Na televisão estatal, o major general Maan al-Saadi, um comandante das forças de elite iraquianas de contraterrorismo, disse que militantes do Daesh executaram mais de 100 atentados com recurso a carros armadilhados só no domingo nas províncias orientais da cidade, que as forças iraquianas já alcançaram com o apoio aéreo da coligação liderada pelos EUA. Pelo menos 20 pessoas perderam a vida noutras partes do Iraque em ataques atribuídos ao Daesh.

Apesar de as duas batalhas não estarem coordenadas, os EUA dizem que a ofensiva para reconquistar Raqqa coincide com o assalto a Mossul em parte por temerem que qualquer atraso em agir no norte da Síria levará a que os militantes expulsos de Mossul se concentrem em Raqqa e passem a usar a cidade como base para planear e lançar ataques no estrangeiro.

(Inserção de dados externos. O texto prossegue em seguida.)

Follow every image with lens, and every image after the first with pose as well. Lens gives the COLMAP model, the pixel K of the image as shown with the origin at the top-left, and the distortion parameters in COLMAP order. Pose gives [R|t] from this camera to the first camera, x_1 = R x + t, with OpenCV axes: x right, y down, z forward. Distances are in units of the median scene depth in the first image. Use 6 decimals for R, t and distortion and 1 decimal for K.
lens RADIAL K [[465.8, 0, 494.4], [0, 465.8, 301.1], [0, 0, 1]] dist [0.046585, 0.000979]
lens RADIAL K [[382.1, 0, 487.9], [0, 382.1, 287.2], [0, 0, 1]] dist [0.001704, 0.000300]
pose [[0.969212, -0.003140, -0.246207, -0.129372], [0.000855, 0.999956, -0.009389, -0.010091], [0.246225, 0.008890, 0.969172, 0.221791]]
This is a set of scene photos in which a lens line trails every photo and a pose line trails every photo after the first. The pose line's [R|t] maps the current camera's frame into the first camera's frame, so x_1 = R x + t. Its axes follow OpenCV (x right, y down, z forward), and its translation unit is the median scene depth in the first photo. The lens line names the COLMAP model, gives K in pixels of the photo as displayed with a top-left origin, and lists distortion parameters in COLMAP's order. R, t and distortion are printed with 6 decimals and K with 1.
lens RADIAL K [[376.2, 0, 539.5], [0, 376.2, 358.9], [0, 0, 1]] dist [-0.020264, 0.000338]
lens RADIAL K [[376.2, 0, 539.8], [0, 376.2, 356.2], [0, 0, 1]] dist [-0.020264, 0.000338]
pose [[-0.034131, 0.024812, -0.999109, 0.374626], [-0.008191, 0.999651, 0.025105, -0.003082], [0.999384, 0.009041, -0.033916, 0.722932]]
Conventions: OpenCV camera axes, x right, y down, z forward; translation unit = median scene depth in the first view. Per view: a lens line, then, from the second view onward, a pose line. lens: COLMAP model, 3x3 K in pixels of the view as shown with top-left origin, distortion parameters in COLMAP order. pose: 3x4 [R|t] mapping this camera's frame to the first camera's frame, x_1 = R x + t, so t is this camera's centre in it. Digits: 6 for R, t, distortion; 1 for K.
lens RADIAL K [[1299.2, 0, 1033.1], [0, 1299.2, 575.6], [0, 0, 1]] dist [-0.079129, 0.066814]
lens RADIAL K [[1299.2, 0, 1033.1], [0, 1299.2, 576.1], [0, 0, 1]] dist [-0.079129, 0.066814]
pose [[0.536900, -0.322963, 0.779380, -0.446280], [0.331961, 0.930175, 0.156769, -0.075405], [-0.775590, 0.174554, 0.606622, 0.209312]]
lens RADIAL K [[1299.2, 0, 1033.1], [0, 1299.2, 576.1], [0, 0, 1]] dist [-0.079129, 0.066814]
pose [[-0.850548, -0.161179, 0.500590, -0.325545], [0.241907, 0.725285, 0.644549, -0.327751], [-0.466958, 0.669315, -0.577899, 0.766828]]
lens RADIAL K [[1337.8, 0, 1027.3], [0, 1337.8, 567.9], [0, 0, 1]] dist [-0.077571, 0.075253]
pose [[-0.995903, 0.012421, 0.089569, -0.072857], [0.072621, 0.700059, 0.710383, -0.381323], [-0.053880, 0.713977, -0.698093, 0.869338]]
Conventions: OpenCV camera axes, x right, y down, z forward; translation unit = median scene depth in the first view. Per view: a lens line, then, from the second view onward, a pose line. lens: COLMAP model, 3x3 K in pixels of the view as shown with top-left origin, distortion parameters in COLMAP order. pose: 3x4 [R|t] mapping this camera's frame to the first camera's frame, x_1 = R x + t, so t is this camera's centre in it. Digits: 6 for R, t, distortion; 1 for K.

Em entrevista à rádio Europe 1, o ministro francês da Defesa sublinhou ontem que uma ofensiva em Raqqa tem de ser tratada da mesma forma que a operação para reconquistar Mossul porque o grupo jiadista detém o controlo da faixa de território que liga as duas cidades. "Temos de ir para Raqqa,. Mesmo que as forças francesas, as forças dos EUA e da coligação contribuam com ataques aéreos para desmantelar o Daesh, serão as forças locais a libertar Raqqa", disse Yves Le Drian. "Mossul e Raqqa não podem ser dissociadas porque o Estado Islâmico e os territórios que ocupa se estendem por essa área."

Os EUA reconhecem que expulsar o Daesh de Raqqa é uma operação ainda mais difícil do que a reconquista de Mossul, tendo sugerido que esta fase inicial passe apenas por isolar a cidade antes que quaisquer forças entrem no centro urbano. O "The Guardian" refere que os EUA estão a tentar alcançar um reequilíbrio de poderes e etnias dentro das FDS por saberem que um ataque de maioria curda a Raqqa não só não será bem recebido pela população local como não é o que os curdos desejam.

Num claro sinal de que será difícil angariar o apoio da Turquia para esta ofensiva, o Presidente Erdogan acusou este domingo a Europa de estar a patrocinar os terroristas do PKK por causa do seu apoio às YPG e às FDS. "A Europa, como um todo, está a incitar ao terrorismo, apesar de dizerem que o PKK é uma organização terrorista, vemos como o PKK pode atuar com tanta liberdade e conforto na Europa", disse Recep Tayyip Erdogan num discurso desafiante na televisão. "Não quero saber se me chamam ditador ou outra coisa qualquer, entra por um ouvido e sai por outro. O que me importa é o que meu povo me chama."

Erdogan está a ser alvo de ainda mais críticas desde sexta-feira após ter ordenado a detenção dos dois líderes do Partido Democrático do Povo (HDP) e de outros nove membros do movimento liberal turco, o segundo maior da oposição, que o Governo diz ser o braço político do PKK.